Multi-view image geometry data
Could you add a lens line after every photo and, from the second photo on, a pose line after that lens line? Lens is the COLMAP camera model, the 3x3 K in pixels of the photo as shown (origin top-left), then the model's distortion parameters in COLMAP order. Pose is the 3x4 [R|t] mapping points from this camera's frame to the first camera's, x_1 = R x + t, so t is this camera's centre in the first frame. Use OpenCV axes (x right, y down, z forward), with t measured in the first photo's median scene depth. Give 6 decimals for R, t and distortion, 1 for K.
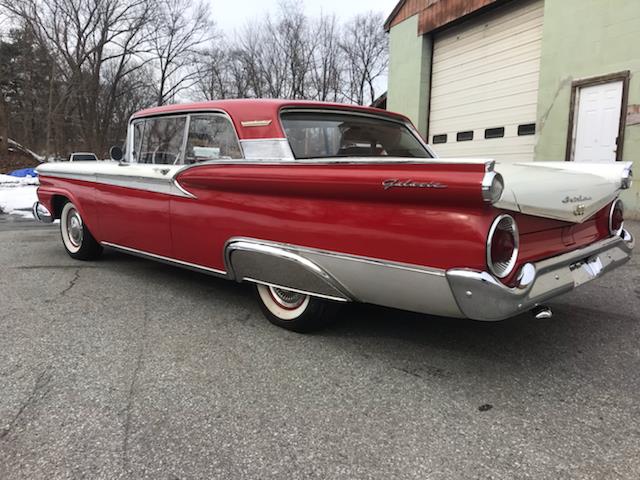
lens RADIAL K [[526.5, 0, 308.8], [0, 526.5, 237.9], [0, 0, 1]] dist [0.025291, -0.012617]
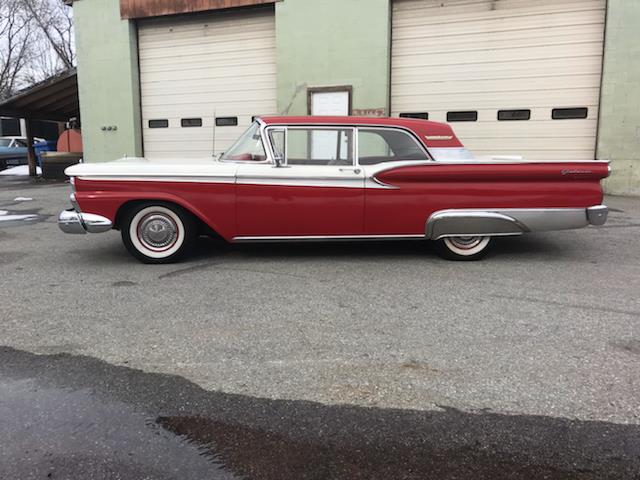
lens RADIAL K [[541.4, 0, 320.0], [0, 541.4, 240.0], [0, 0, 1]] dist [0.019910, -0.005740]
pose [[0.651353, -0.145831, 0.744629, -1.566361], [0.111180, 0.989108, 0.096457, -0.109020], [-0.750585, 0.019960, 0.660472, 0.192426]]
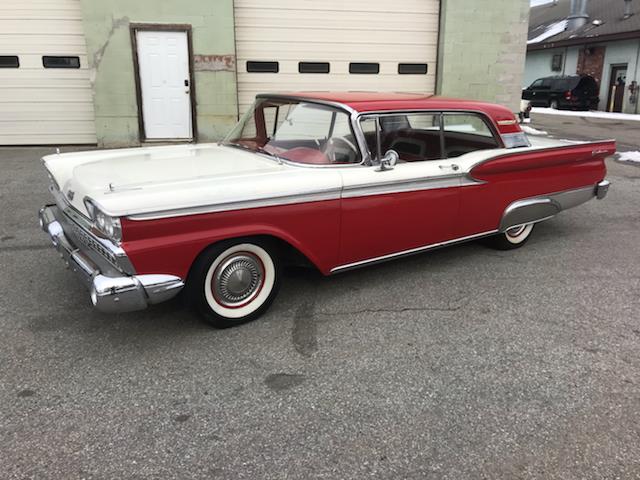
lens RADIAL K [[534.8, 0, 328.8], [0, 534.8, 239.7], [0, 0, 1]] dist [0.009880, 0.003745]
pose [[0.153602, -0.299717, 0.941582, -1.625704], [0.118948, 0.951569, 0.283492, -0.379378], [-0.980947, 0.068454, 0.181814, 1.210207]]
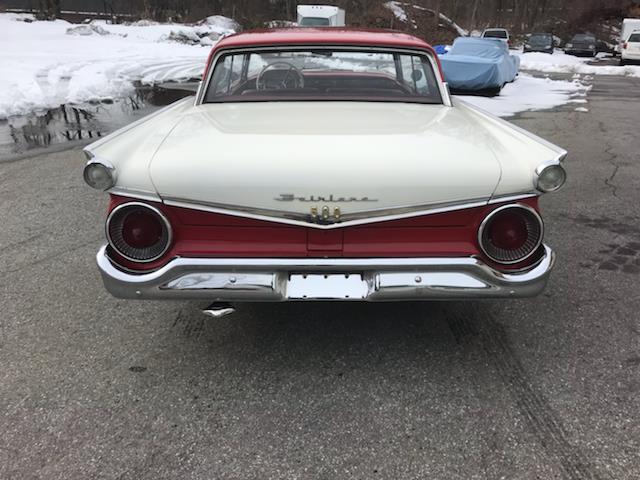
lens RADIAL K [[518.2, 0, 320.0], [0, 518.2, 240.0], [0, 0, 1]] dist [0.011908, -0.014184]
pose [[0.707810, 0.265168, -0.654745, 0.833448], [-0.101859, 0.955497, 0.276857, -0.185000], [0.699020, -0.129271, 0.703320, 0.362061]]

EXERCISE: Reproduce each entry word for word and cut the images.

RESPONSE TO THIS EXERCISE:
Could you add a lens line after every photo and, from the second photo on, a pose line after that lens line? Lens is the COLMAP camera model, the 3x3 K in pixels of the photo as shown (origin top-left), then the model's distortion parameters in COLMAP order. Pose is the 3x4 [R|t] mapping points from this camera's frame to the first camera's, x_1 = R x + t, so t is this camera's centre in the first frame. Use OpenCV axes (x right, y down, z forward), with t measured in the first photo's median scene depth. Give 6 decimals for R, t and distortion, 1 for K.
lens RADIAL K [[526.5, 0, 308.8], [0, 526.5, 237.9], [0, 0, 1]] dist [0.025291, -0.012617]
lens RADIAL K [[541.4, 0, 320.0], [0, 541.4, 240.0], [0, 0, 1]] dist [0.019910, -0.005740]
pose [[0.651353, -0.145831, 0.744629, -1.566361], [0.111180, 0.989108, 0.096457, -0.109020], [-0.750585, 0.019960, 0.660472, 0.192426]]
lens RADIAL K [[534.8, 0, 328.8], [0, 534.8, 239.7], [0, 0, 1]] dist [0.009880, 0.003745]
pose [[0.153602, -0.299717, 0.941582, -1.625704], [0.118948, 0.951569, 0.283492, -0.379378], [-0.980947, 0.068454, 0.181814, 1.210207]]
lens RADIAL K [[518.2, 0, 320.0], [0, 518.2, 240.0], [0, 0, 1]] dist [0.011908, -0.014184]
pose [[0.707810, 0.265168, -0.654745, 0.833448], [-0.101859, 0.955497, 0.276857, -0.185000], [0.699020, -0.129271, 0.703320, 0.362061]]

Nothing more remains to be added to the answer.